見れば、私服姿で六つの封筒を持っているアスカと、五つの紙袋を持つ深雪さんが申し訳なさそうにやって来る。
「まぁ、いいよ・・・気にしないで。 それで、何を貰ったの?」
最早、抗議する気力もない三人を代表して俺が彼女たちを気遣う。
「えっと、手伝ってくれたお礼にって事で・・・お年玉?って奴。 手伝い料とお年玉を一緒にしてあるってさ」
「ほほぉ・・・?」
アスカから出た言葉に、俺は思わず口元がニヤリと歪み眠気も吹き飛んでしまった。
お年玉、それは子供限定のみ貰える大人たちからの臨時収入。正月の三が日は、これが貰える唯一にして特別な日。

貰えたお年玉の金額を見て、一人部屋でニヤニヤしてしまうのは俺だけではないはずだ。
「あの、信哉様? 顔の表情が悪人のようになっていますよ?」
「おっと、失礼」
深雪さんに指摘され、すぐさま止める。その時、彼女が若干引き気味だったのは気のせいだ。

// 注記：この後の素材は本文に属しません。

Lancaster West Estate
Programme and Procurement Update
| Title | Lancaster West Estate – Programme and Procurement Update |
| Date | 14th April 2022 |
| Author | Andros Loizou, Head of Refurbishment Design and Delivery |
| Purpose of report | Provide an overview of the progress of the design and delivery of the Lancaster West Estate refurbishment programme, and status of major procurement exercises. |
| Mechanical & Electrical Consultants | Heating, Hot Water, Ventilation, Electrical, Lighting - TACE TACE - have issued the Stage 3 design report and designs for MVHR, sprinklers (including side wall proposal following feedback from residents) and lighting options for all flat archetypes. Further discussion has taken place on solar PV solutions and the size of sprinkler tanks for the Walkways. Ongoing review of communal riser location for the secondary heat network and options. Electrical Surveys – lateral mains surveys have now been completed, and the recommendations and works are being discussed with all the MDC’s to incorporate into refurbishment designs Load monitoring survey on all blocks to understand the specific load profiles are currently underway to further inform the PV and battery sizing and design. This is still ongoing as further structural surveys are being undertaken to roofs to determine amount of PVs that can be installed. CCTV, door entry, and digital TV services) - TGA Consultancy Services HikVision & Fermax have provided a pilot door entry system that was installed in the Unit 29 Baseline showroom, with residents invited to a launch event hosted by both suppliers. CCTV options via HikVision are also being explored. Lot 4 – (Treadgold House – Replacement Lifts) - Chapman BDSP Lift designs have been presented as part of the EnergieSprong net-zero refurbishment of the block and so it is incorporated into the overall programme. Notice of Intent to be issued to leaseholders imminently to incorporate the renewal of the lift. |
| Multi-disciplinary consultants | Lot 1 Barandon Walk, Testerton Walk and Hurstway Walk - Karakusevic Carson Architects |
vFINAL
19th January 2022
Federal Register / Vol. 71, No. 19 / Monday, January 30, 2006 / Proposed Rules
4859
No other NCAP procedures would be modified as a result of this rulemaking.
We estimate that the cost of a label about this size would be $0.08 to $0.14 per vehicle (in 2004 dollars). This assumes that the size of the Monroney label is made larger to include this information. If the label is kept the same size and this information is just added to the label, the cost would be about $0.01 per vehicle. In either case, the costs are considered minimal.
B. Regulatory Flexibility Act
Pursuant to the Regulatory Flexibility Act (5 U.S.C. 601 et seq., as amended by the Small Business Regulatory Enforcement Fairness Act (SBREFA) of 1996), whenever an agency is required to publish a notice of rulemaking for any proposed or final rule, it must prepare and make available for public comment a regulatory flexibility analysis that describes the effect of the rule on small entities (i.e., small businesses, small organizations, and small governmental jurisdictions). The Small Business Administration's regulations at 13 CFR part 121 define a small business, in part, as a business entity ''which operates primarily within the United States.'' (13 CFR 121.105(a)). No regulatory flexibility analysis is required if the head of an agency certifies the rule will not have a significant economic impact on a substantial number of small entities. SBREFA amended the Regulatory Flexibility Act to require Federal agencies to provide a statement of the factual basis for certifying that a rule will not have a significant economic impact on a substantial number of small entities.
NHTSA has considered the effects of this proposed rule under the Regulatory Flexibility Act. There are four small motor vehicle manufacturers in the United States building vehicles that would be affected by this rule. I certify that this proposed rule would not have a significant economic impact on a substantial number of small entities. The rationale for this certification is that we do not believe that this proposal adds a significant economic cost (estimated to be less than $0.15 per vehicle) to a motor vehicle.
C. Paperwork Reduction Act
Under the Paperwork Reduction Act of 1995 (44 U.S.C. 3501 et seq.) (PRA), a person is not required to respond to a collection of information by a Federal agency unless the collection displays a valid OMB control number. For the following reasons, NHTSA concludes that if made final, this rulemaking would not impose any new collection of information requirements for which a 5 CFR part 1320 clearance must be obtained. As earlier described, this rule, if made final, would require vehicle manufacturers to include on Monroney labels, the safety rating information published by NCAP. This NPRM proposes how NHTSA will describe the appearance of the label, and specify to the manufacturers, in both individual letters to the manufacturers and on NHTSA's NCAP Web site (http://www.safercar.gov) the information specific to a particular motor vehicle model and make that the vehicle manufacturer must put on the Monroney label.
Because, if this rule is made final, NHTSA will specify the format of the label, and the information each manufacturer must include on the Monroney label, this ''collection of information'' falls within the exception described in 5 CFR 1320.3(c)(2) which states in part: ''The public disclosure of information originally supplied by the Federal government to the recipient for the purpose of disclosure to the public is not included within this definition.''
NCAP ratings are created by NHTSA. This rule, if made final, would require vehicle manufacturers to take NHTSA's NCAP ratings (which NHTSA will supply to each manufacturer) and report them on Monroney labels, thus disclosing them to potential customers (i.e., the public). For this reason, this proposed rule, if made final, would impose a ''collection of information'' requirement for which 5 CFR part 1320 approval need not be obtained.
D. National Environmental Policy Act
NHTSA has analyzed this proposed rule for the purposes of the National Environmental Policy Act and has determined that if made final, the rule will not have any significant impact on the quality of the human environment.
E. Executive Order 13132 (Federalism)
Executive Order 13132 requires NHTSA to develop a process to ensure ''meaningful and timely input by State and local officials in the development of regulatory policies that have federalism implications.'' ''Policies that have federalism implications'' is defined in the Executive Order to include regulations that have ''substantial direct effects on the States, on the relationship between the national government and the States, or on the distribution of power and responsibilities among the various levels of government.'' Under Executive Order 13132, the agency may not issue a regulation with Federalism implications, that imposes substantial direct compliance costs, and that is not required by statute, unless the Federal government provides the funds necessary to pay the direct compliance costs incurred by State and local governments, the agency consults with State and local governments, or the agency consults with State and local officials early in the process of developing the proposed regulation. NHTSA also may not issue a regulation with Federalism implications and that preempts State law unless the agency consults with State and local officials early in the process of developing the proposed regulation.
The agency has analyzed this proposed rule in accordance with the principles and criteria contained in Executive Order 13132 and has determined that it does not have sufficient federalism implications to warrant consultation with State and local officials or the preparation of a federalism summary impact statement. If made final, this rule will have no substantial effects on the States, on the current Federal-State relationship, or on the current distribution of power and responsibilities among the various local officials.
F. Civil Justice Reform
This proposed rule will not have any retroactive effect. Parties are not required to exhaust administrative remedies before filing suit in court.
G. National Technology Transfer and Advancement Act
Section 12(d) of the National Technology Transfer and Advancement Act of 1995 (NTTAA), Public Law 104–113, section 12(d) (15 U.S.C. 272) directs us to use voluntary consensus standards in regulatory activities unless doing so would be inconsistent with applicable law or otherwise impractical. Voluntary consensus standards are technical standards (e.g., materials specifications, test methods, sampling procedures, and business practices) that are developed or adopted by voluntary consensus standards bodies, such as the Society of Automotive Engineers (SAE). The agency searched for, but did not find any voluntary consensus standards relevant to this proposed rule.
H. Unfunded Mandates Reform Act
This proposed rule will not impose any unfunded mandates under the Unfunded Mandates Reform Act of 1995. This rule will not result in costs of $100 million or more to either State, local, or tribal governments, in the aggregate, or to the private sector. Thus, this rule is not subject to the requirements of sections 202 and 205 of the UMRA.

気のせいに決まっている。
「・・・んん、こほん。 私は神主さんからコレをもらいました」
「どれどれ・・・・・・・」
一つの紙袋を渡され、中身を確認―そして、硬直。
袋の中に入っていたのは、ついさっきまで彼女たちが着ていた巫女服。それだけで、あの神主の思惑を察知してしまった。
「渡された瞬間、その・・・“がんばれ”、と・・・言われました」
恥ずかしげに言う深雪さんに、俺は無言で袋を閉じる。
「・・・・帰るか」
「「「「・・・はい」」」」
何かを言う気力もなく、俺たちはそのまま帰路についた。余談だが、すでに寝てしまった麗は恵理におんぶされての帰宅となった。